In the land down under, where the sun shines bright, and the cattle roam free, the dairy industry is facing some challenges. The Kazakh dairy sector, in particular, is feeling the heat as Russian dairy companies dominate the market with substantial state aid. But what exactly is happening in this corner of the world, and what can be done to level the playing field? Let’s dive into the details and explore the ins and outs of the Kazakh dairy industry.
State Support for Dairy
In Kazakhstan, dairy farmers are eligible for state aid from the national budget. The government had earmarked a substantial amount of 11.2 billion tenge (US$24.8 million) in 2023 to support dairy businesses. This funding includes partial reimbursements for investments in new capacities and subsidies on interest rates for bank loans. While these numbers may seem impressive, they are not enough to compete with the trade bloc of the Eurasia Economic Union (EEU), comprising 5 post-Soviet countries.
Director of the Kazakh dairy union, Vladimir Kozhevnikov, highlighted the disparity in state support for the dairy industry across EEU member countries. While Belarus receives 18% of state aid as a percentage of dairy business revenue, Russia gets 10%, and Kazakhstan only receives 3-4%. Despite the challenges, Kozhevnikov remains optimistic and believes that agriculture, including dairy farming, can overcome these obstacles with the right strategies in place.
Dairy Issues
As Kazakh dairy companies grapple with rising imports from Russia, they also face longstanding issues within the industry. One major problem is the lack of high-quality raw milk for processing. Kozhevnikov pointed out that only a third of the total production volume is suitable for making premium dairy products due to non-compliance with production standards by many milk farmers. To address this issue, the government must initiate a comprehensive reform of the dairy sector.
Kozhevnikov stressed the importance of developing large-scale farming and consolidating backyard farms into cooperatives or organized production entities. Currently, dairy processing factories have to source milk from thousands of individual households, which is an inefficient and unsustainable practice. By streamlining milk production and ensuring adherence to quality standards, Kazakh dairy companies can enhance their competitiveness in the market.
The Road Ahead for Kazakh Dairy
In the face of strong competition from Russian dairy firms and internal challenges, the Kazakh dairy industry must adapt and evolve to survive and thrive. Government support plays a crucial role in providing a level playing field for local businesses. By increasing state aid, improving quality standards, and promoting cooperation among dairy farmers, Kazakhstan can enhance its dairy sector’s resilience and competitiveness.
As the sun sets on the Kazakh dairy landscape, a new dawn emerges with opportunities for growth and innovation. With concerted efforts from all stakeholders, including government authorities, dairy farmers, and industry experts, the future looks promising for the dairy industry in Kazakhstan. By addressing key issues, implementing strategic reforms, and fostering a culture of excellence, Kazakh dairy companies can carve a niche for themselves in the global dairy market.

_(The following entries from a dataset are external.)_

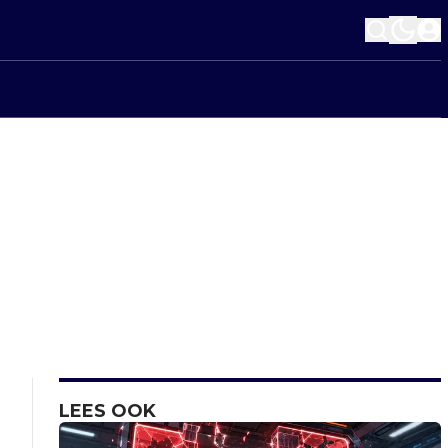
LEES OOK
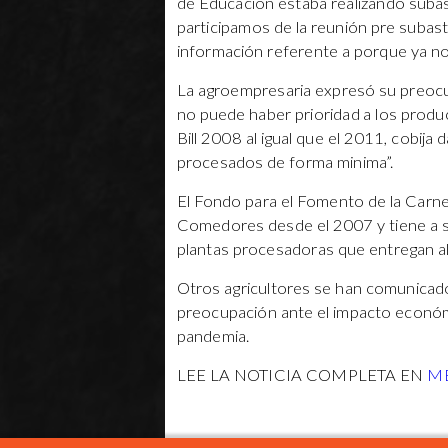
de Educación estaba realizando subas
participamos de la reunión pre subas
información referente a porque ya no
La agroempresaria expresó su preocu
no puede haber prioridad a los produ
Bill 2008 al igual que el 2011, cobija
procesados de forma minima”.
El Fondo para el Fomento de la Carne
Comedores desde el 2007 y tiene a su 
plantas procesadoras que entregan a
Otros agricultores se han comunicado
preocupación ante el impacto económi
pandemia.
LEE LA NOTICIA COMPLETA EN
M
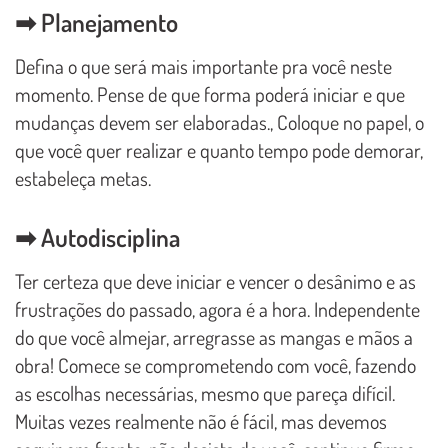
➡ Planejamento
Defina o que será mais importante pra você neste
momento. Pense de que forma poderá iniciar e que
mudanças devem ser elaboradas., Coloque no papel, o
que você quer realizar e quanto tempo pode demorar,
estabeleça metas.
➡ Autodisciplina
Ter certeza que deve iniciar e vencer o desânimo e as
frustrações do passado, agora é a hora. Independente
do que você almejar, arregrasse as mangas e mãos a
obra! Comece se comprometendo com você, fazendo
as escolhas necessárias, mesmo que pareça difícil.
Muitas vezes realmente não é fácil, mas devemos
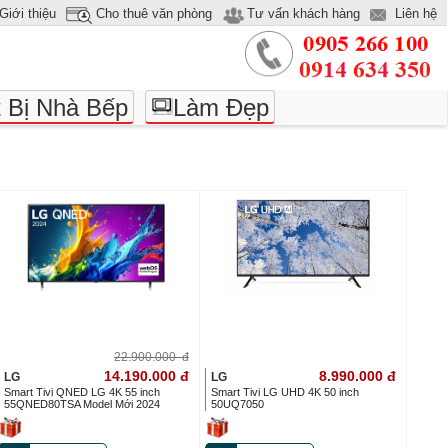
Giới thiệu
Cho thuê văn phòng
Tư vấn khách hàng
Liên hệ
t Bị Nhà Bếp
Làm Đẹp
22.900.000
đ
14.190.000
đ
8.990.000
đ
LG
LG
Smart Tivi QNED LG 4K 55 inch
Smart Tivi LG UHD 4K 50 inch
55QNED80TSA Model Mới 2024
50UQ7050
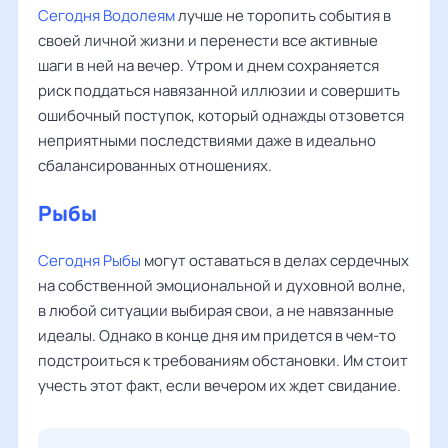
Сегодня Водолеям
лучше не торопить события в
своей личной жизни и перенести все активные
шаги в ней на вечер. Утром и днем сохраняется
риск поддаться навязанной иллюзии и совершить
ошибочный поступок, который однажды отзовется
неприятными последствиями даже в идеально
сбалансированных отношениях.
Рыбы
Сегодня Рыбы
могут оставаться в делах сердечных
на собственной эмоциональной и духовной волне,
в любой ситуации выбирая свои, а не навязанные
идеалы. Однако в конце дня им придется в чем-то
подстроиться к требованиям обстановки. Им стоит
учесть этот факт, если вечером их ждет свидание.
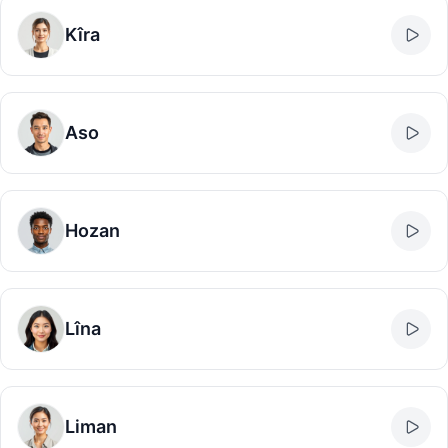
Kîra
Aso
Hozan
Lîna
Liman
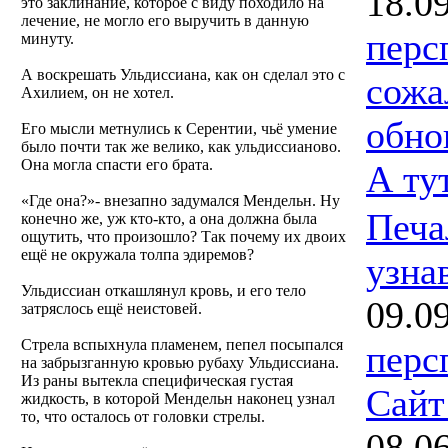
18.0
это заклинание, которое с виду походило на
лечение, не могло его выручить в данную
перс
минуту.
А воскрешать Ульдиссиана, как он сделал это с
сожа
Ахилием, он не хотел.
обно
Его мысли метнулись к Серентии, чьё умение
было почти так же велико, как ульдиссианово.
Она могла спасти его брата.
А ту
«Где она?»- внезапно задумался Мендельн. Ну
Печа
конечно же, уж кто-кто, а она должна была
ощутить, что произошло? Так почему их двоих
ещё не окружала толпа эдиремов?
узна
Ульдиссиан откашлянул кровь, и его тело
09.0
затряслось ещё неистовей.
Стрела вспыхнула пламенем, пепел посыпался
перс
на забрызганную кровью рубаху Ульдиссиана.
Из раны вытекла специфическая густая
Сайт
жидкость, в которой Мендельн наконец узнал
то, что осталось от головки стрелы.
08.0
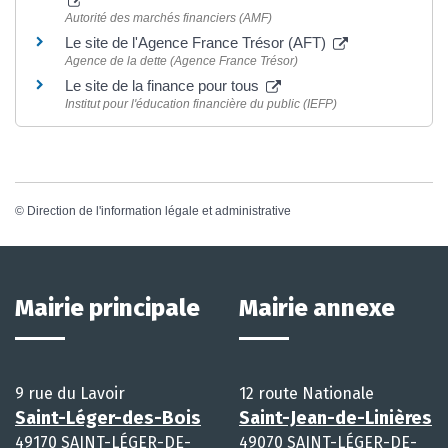
Autorité des marchés financiers (AMF)
Le site de l'Agence France Trésor (AFT)
Agence de la dette (Agence France Trésor)
Le site de la finance pour tous
Institut pour l'éducation financière du public (IEFP)
©
Direction de l'information légale et administrative
Mairie principale
Mairie annexe
9 rue du Lavoir
12 route Nationale
Saint-Léger-des-Bois
Saint-Jean-de-Linières
49170 SAINT-LÉGER-DE-
49070 SAINT-LÉGER-DE-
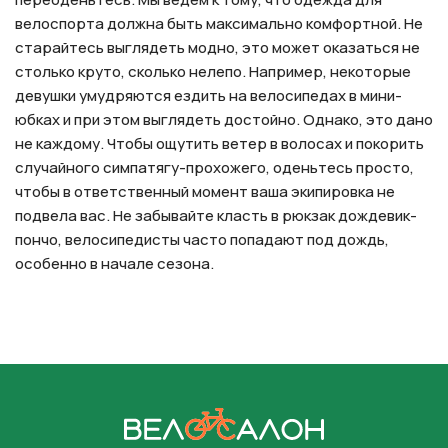
велоспорта должна быть максимально комфортной. Не
старайтесь выглядеть модно, это может оказаться не
столько круто, сколько нелепо. Например, некоторые
девушки умудряются ездить на велосипедах в мини-
юбках и при этом выглядеть достойно. Однако, это дано
не каждому. Чтобы ощутить ветер в волосах и покорить
случайного симпатягу-прохожего, оденьтесь просто,
чтобы в ответственный момент ваша экипировка не
подвела вас. Не забывайте класть в рюкзак дождевик-
пончо, велосипедисты часто попадают под дождь,
особенно в начале сезона.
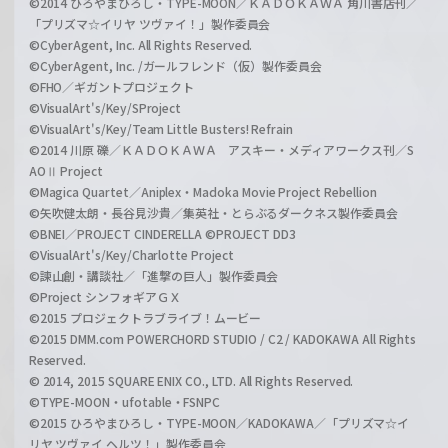
©2014 ひろやまひろし・TYPE-MOON／ＫＡＤＯＫＡＷＡ 角川書店刊／
「プリズマ☆イリヤ ツヴァイ！」製作委員会
©CyberAgent, Inc. All Rights Reserved.
©CyberAgent, Inc. /ガールフレンド（仮）製作委員会
©FHO／ギガントプロジェクト
©VisualArt's/Key/SProject
©VisualArt's/Key/Team Little Busters! Refrain
©2014 川原 礫／ＫＡＤＯＫＡＷＡ アスキー・メディアワークス刊／S
AOⅡ Project
©Magica Quartet／Aniplex・Madoka Movie Project Rebellion
©矢吹健太朗・長谷見沙貴／集英社・とらぶるダークネス製作委員会
©BNEI／PROJECT CINDERELLA ©PROJECT DD3
©VisualArt's/Key/Charlotte Project
©諫山創・講談社／「進撃の巨人」製作委員会
©Project シンフォギアＧＸ
©2015 プロジェクトラブライブ！ムービー
©2015 DMM.com POWERCHORD STUDIO / C2 / KADOKAWA All Rights
Reserved.
© 2014, 2015 SQUARE ENIX CO., LTD. All Rights Reserved.
©TYPE-MOON・ufotable・FSNPC
©2015 ひろやまひろし・TYPE-MOON／KADOKAWA／「プリズマ☆イ
リヤ ツヴァイ ヘルツ！」製作委員会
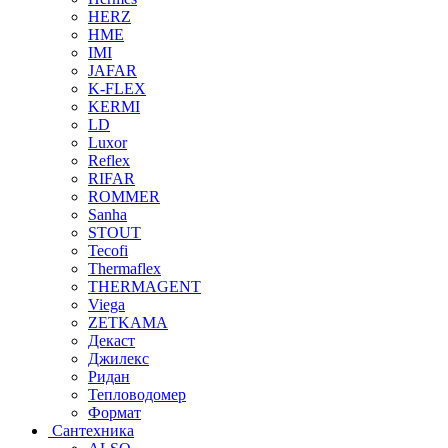
HERZ
HME
IMI
JAFAR
K-FLEX
KERMI
LD
Luxor
Reflex
RIFAR
ROMMER
Sanha
STOUT
Tecofi
Thermaflex
THERMAGENT
Viega
ZETKAMA
Декаст
Джилекс
Ридан
Тепловодомер
Формат
Сантехника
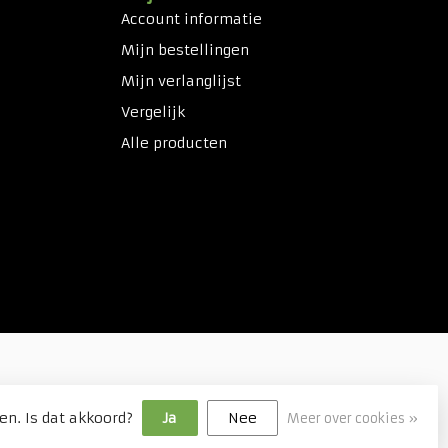
Account informatie
Mijn bestellingen
Mijn verlanglijst
Vergelijk
Alle producten
en. Is dat akkoord?
Ja
Nee
Meer over cookies »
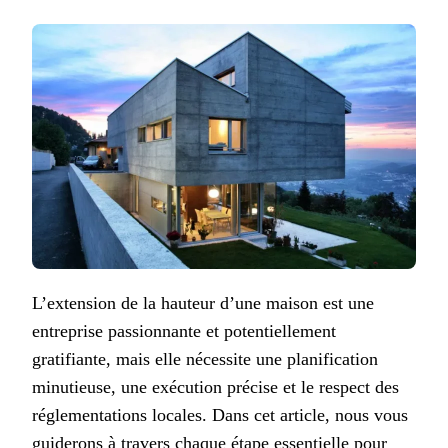
L’extension de la hauteur d’une maison est une
entreprise passionnante et potentiellement
gratifiante, mais elle nécessite une planification
minutieuse, une exécution précise et le respect des
réglementations locales. Dans cet article, nous vous
guiderons à travers chaque étape essentielle pour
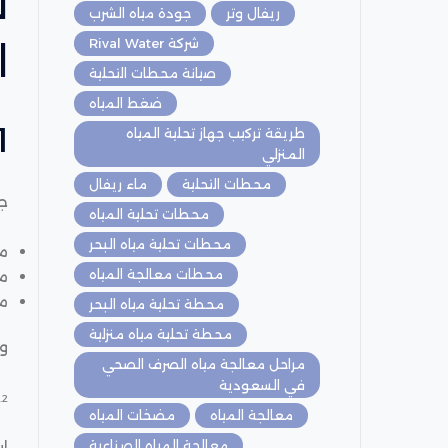
ل
ريفال وتر
جودة مياه الشرب
شركة Rival Water
ا
صيانة محطات التحلية
ضغط المياه
1. تفاوت جود
طريقة تركيب جهاز تحلية المياه
المنزلي
محطات التحلية
ماء ريفال
ج
محطات تحلية المياه
محطات تحلية مياه البحر
م
محطات معالجة المياه
مي
مي
محطة تحلية مياه البحر
محطة تحلية مياه منزلية
وه
مراحل معالجة مياه الصرف الصحي
في السعودية
2. تقليل استهلاك المياه المعبأة
معالجة المياه
مضخات المياه
اس
معالجة المياه الصناعية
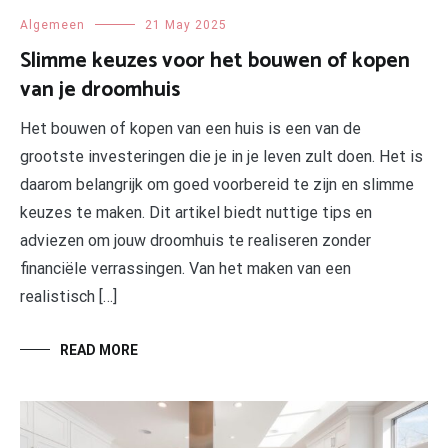
Algemeen
21 May 2025
Slimme keuzes voor het bouwen of kopen
van je droomhuis
Het bouwen of kopen van een huis is een van de
grootste investeringen die je in je leven zult doen. Het is
daarom belangrijk om goed voorbereid te zijn en slimme
keuzes te maken. Dit artikel biedt nuttige tips en
adviezen om jouw droomhuis te realiseren zonder
financiële verrassingen. Van het maken van een
realistisch […]
READ MORE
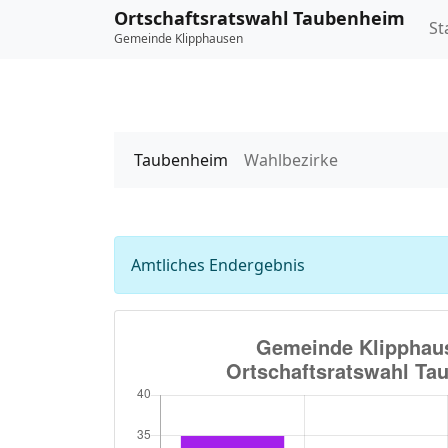
Ortschaftsratswahl Taubenheim
St
Gemeinde Klipphausen
Taubenheim
Wahlbezirke
Amtliches Endergebnis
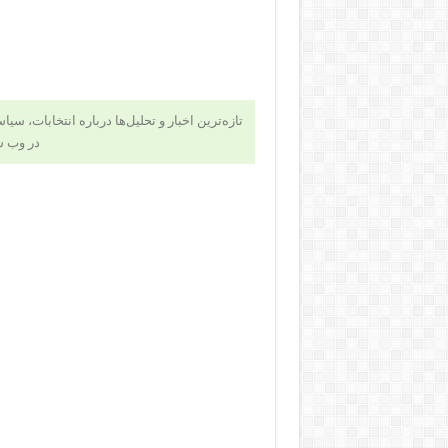
تازه‌ترین اخبار و تحلیل‌ها درباره انتخابات، سی
در وب 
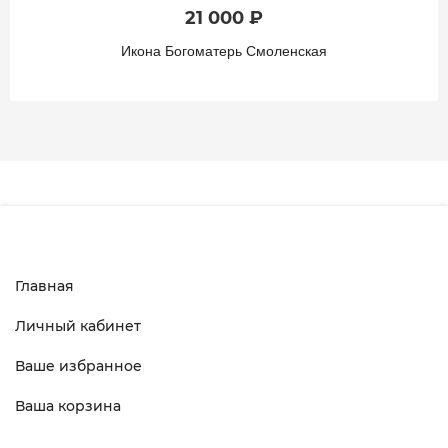
₽
45 000 
Смоленская
Икона Богоматерь 
Главная
Личный кабинет
Ваше избранное
Ваша корзина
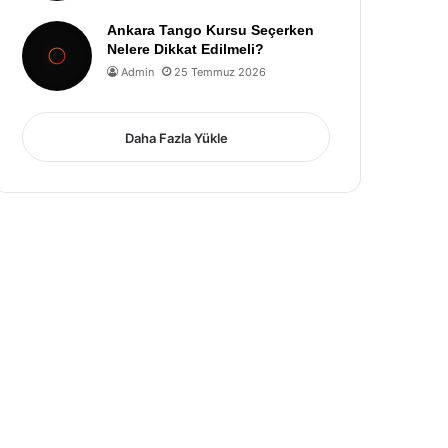
Ankara Tango Kursu Seçerken
Nelere Dikkat Edilmeli?
Admin
25 Temmuz 2026
Daha Fazla Yükle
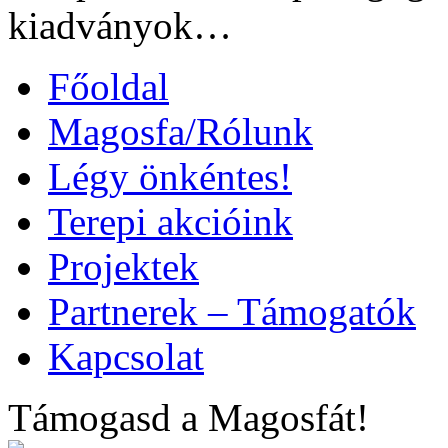
kiadványok…
Főoldal
Magosfa/Rólunk
Légy önkéntes!
Terepi akcióink
Projektek
Partnerek – Támogatók
Kapcsolat
Támogasd a Magosfát!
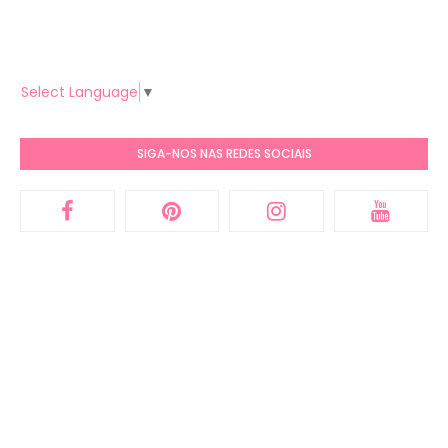
Select Language
▼
SIGA-NOS NAS REDES SOCIAIS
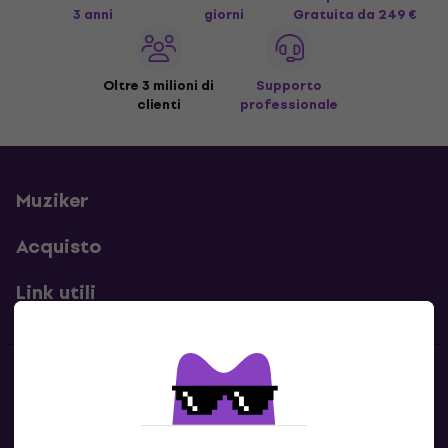
3 anni
giorni
Gratuita
da 249 €
Oltre 3 milioni di
Supporto
clienti
professionale
Muziker
Acquisto
Link utili
Contatti
Contattaci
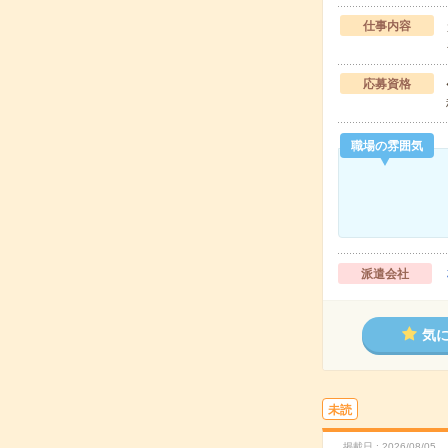
仕事内容
応募資格
職場の雰囲気
派遣会社
気
未読
掲載日
2026/08/05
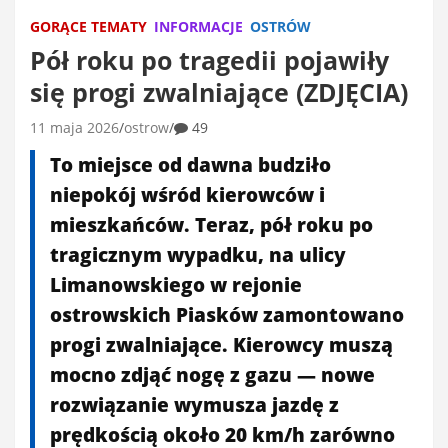
GORĄCE TEMATY
INFORMACJE
OSTRÓW
Pół roku po tragedii pojawiły
się progi zwalniające (ZDJĘCIA)
11 maja 2026
ostrow
49
To miejsce od dawna budziło
niepokój wśród kierowców i
mieszkańców. Teraz, pół roku po
tragicznym wypadku, na ulicy
Limanowskiego w rejonie
ostrowskich Piasków zamontowano
progi zwalniające. Kierowcy muszą
mocno zdjąć nogę z gazu — nowe
rozwiązanie wymusza jazdę z
prędkością około 20 km/h zarówno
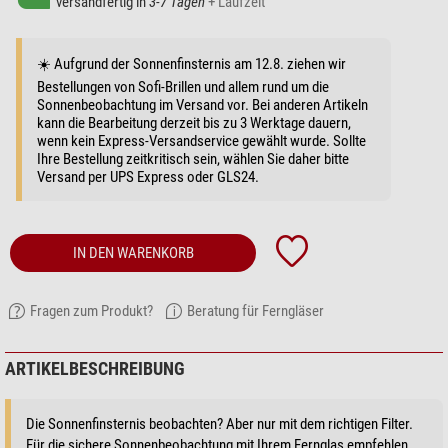
versandfertig in
3-7 Tagen
+ Laufzeit
☀️ Aufgrund der Sonnenfinsternis am 12.8. ziehen wir
Bestellungen von Sofi-Brillen und allem rund um die
Sonnenbeobachtung im Versand vor. Bei anderen Artikeln
kann die Bearbeitung derzeit bis zu 3 Werktage dauern,
wenn kein Express-Versandservice gewählt wurde. Sollte
Ihre Bestellung zeitkritisch sein, wählen Sie daher bitte
Versand per UPS Express oder GLS24.
IN DEN WARENKORB
Fragen zum Produkt?
Beratung für Ferngläser
ARTIKELBESCHREIBUNG
Die Sonnenfinsternis beobachten? Aber nur mit dem richtigen Filter.
Für die sichere Sonnenbeobachtung mit Ihrem Fernglas empfehlen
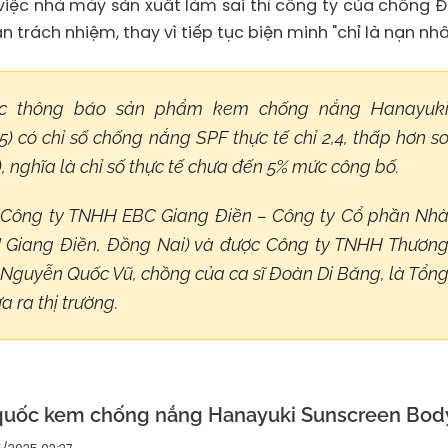
 việc nhà máy sản xuất làm sai thì công ty của chồng 
 trách nhiệm, thay vì tiếp tục biện minh "chỉ là nạn nhâ
ợc thông báo sản phẩm kem chống nắng Hanayuk
) có chỉ số chống nắng SPF thực tế chỉ 2,4, thấp hơn s
, nghĩa là chỉ số thực tế chưa đến 5% mức công bố.
 Công ty TNHH EBC Giang Điền – Công ty Cổ phần Nh
 Giang Điền, Đồng Nai) và được Công ty TNHH Thươn
 Nguyễn Quốc Vũ, chồng của ca sĩ Đoàn Di Băng, là Tổn
 ra thị trường.
 quốc kem chống nắng Hanayuki Sunscreen Bod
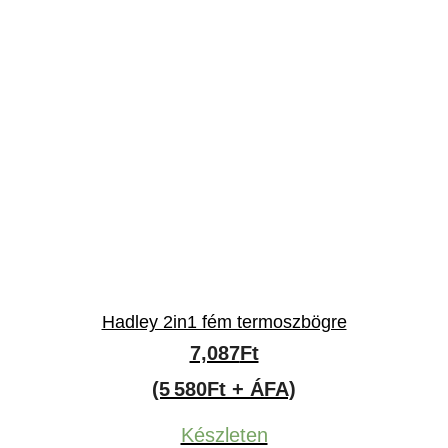
Hadley 2in1 fém termoszbögre
7,087
Ft
(5 580Ft + ÁFA)
Készleten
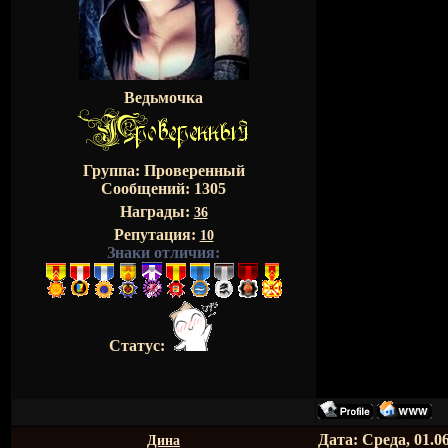
Ведьмочка
Группа: Проверенный
Сообщений:
1305
Награды:
36
Репутация:
10
Знаки отличия:
Статус:
Дата: Среда, 01.0
Дина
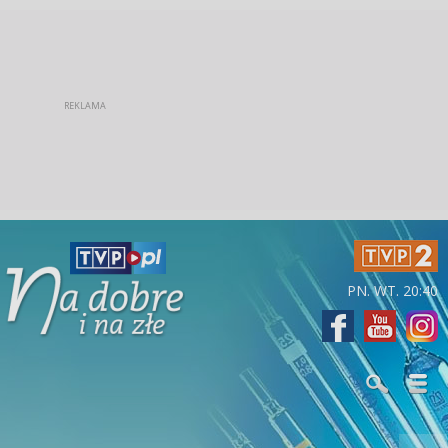
PN. WT. 20:40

In conclusion, the challenges facing the Kazakh dairy industry are significant but not insurmountable. With the right support, policies, and initiatives in place, Kazakh dairy companies can overcome the odds and emerge as strong contenders in the international dairy market. By focusing on quality, efficiency, and sustainability, the future of the Kazakh dairy sector looks bright and promising. Let’s raise a glass of cold milk to toast to the resilience and determination of Kazakh dairy farmers as they navigate the ever-changing landscape of the dairy industry. Cheers to a bright and prosperous future for Kazakh dairy!